Extract provided |
......

Several Hon. Members

rose

Mr. Wyatt

I assure my hon Friends that interruptions, entertaining though they may be, merely prolong my discourse.

Unless we see to it, not merely by pious hopes, but by real action, that wages do not rise while prices rise—and prices will rise far more than the Government have forecast—we will wipe out within a few months the whole advantage of devaluation and find ourselves back where we started. What frightens me about the Letter of Intent is that it contains no intention on the part of the Government to legislate to make sure of compulsory wage restraint.

It is absolutely useless to pretend that George Woodcock, amiable fellow though he is, will be able to dissuade unions from having vast wage increases; and the moment prices begin to rise, the pressure on the Government will be insupportable. They will have to give in unless they have legislation to prevent them from doing so.

At the same time, I agree that the prices side of the Prices and Incomes Board should be strengthened. It should be remembered, however, that it is far stronger on prices than it is on wages because price increases are genuinely held up for a longish period before they are agreed by the Board, whereas wage increases can be retrospective, so that there is no real effect on wage increases at all.

Mr. Orme

Terrible.

Mr. Wyatt

I am pleased that my hon. Friend considers that this is a terrible speech. It means that at last he is having some of the ghastly facts which face his country placed before him.

Unless the Labour Party—which my hon. Friends and I all love—is prepared to face up to the realities of the present situation, and realise that devaluation is not a pipe dream which will take us over the hump, we will be out of office for 30 years. The new Chancellor of the Exchequer is probably the last hope that the Labour Party has for a generation. To start his period of office off by bully-ragging him is the most extraordinary way of supporting the Labour Government—particularly when we are faced with such grave difficulties.

......

Data for analysis |
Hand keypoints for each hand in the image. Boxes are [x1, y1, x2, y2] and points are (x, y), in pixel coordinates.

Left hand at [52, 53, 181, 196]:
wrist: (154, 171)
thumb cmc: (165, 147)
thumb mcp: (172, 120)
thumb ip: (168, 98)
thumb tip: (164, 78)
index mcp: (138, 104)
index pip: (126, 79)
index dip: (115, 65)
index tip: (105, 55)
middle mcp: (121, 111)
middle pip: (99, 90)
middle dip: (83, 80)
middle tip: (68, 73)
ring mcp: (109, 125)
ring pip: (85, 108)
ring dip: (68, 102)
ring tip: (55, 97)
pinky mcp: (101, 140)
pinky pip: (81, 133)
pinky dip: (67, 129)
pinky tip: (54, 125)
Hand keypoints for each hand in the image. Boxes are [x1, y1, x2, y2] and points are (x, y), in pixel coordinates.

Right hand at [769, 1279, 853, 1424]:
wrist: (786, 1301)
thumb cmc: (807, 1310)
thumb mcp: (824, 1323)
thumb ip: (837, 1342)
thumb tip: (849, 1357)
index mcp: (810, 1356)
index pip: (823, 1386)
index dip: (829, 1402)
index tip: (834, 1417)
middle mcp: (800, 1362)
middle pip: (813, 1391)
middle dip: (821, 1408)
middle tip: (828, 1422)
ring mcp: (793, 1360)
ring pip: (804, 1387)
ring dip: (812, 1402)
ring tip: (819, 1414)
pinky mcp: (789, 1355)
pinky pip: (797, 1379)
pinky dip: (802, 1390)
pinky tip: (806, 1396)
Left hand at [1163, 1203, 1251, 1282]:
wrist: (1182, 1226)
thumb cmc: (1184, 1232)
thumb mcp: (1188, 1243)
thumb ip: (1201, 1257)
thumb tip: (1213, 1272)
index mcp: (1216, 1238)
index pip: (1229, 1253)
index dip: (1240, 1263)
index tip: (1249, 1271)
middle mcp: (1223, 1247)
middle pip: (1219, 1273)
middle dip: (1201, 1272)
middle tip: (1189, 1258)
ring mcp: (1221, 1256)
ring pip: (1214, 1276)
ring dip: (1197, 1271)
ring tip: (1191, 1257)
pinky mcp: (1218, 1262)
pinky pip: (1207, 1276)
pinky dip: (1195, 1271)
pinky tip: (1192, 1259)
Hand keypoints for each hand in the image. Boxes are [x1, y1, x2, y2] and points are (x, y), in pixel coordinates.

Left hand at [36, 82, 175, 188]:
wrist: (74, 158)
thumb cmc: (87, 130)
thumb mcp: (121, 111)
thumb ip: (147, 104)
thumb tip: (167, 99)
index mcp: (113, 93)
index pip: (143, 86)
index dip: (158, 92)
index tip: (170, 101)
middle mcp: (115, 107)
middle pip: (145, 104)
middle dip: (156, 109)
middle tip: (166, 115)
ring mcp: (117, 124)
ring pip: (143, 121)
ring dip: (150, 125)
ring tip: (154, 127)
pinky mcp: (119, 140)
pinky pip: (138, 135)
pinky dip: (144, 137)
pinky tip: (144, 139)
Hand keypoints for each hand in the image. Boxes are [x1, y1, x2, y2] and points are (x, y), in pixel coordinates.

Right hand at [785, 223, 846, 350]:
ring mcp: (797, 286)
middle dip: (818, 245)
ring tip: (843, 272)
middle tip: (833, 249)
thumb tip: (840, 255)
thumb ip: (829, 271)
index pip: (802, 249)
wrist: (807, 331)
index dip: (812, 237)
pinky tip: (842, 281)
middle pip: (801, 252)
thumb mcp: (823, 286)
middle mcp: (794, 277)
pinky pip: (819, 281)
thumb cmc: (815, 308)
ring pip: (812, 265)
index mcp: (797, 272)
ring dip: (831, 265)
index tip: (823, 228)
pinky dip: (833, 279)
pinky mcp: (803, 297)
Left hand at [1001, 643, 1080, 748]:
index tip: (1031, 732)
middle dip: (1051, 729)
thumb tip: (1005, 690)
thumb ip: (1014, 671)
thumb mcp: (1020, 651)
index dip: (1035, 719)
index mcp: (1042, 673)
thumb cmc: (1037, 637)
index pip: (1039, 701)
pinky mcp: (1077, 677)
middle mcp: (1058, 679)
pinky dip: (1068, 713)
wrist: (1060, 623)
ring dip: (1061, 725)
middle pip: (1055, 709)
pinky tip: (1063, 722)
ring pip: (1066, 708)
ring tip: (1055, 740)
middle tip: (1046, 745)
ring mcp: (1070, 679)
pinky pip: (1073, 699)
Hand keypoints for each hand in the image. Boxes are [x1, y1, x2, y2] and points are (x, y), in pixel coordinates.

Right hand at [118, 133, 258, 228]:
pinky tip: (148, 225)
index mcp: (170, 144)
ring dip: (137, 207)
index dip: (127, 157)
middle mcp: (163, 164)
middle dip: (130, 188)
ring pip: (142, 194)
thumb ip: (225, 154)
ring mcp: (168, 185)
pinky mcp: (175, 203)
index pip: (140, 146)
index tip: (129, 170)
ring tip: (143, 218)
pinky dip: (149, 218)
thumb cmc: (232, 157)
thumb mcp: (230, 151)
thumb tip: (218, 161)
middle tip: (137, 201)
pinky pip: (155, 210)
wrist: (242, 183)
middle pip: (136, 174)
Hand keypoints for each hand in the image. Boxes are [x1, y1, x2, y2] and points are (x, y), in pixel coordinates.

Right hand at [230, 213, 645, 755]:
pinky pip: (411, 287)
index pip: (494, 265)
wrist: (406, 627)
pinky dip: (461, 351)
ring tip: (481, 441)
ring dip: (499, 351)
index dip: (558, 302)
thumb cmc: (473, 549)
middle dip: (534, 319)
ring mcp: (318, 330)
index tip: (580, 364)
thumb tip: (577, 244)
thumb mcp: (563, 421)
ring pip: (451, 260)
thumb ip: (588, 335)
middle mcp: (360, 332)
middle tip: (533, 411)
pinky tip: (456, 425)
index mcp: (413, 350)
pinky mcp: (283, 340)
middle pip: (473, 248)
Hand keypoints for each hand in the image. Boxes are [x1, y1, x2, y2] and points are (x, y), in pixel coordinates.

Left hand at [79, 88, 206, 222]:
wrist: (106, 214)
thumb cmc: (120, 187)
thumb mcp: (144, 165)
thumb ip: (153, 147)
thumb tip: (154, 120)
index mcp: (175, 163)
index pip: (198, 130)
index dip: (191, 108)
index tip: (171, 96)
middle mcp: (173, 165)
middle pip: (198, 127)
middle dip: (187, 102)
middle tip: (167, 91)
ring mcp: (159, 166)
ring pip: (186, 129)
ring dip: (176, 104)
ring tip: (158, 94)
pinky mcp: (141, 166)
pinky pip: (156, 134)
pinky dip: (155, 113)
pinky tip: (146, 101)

......

Assignment |
Reproduce the parliamentary exchange above on devaluation and wage restraint in full, word for word.

Expected answer |
Several Hon. Members

rose

Mr. Wyatt

I assure my hon Friends that interruptions, entertaining though they may be, merely prolong my discourse.

Unless we see to it, not merely by pious hopes, but by real action, that wages do not rise while prices rise—and prices will rise far more than the Government have forecast—we will wipe out within a few months the whole advantage of devaluation and find ourselves back where we started. What frightens me about the Letter of Intent is that it contains no intention on the part of the Government to legislate to make sure of compulsory wage restraint.

It is absolutely useless to pretend that George Woodcock, amiable fellow though he is, will be able to dissuade unions from having vast wage increases; and the moment prices begin to rise, the pressure on the Government will be insupportable. They will have to give in unless they have legislation to prevent them from doing so.

At the same time, I agree that the prices side of the Prices and Incomes Board should be strengthened. It should be remembered, however, that it is far stronger on prices than it is on wages because price increases are genuinely held up for a longish period before they are agreed by the Board, whereas wage increases can be retrospective, so that there is no real effect on wage increases at all.

Mr. Orme

Terrible.

Mr. Wyatt

I am pleased that my hon. Friend considers that this is a terrible speech. It means that at last he is having some of the ghastly facts which face his country placed before him.

Unless the Labour Party—which my hon. Friends and I all love—is prepared to face up to the realities of the present situation, and realise that devaluation is not a pipe dream which will take us over the hump, we will be out of office for 30 years. The new Chancellor of the Exchequer is probably the last hope that the Labour Party has for a generation. To start his period of office off by bully-ragging him is the most extraordinary way of supporting the Labour Government—particularly when we are faced with such grave difficulties.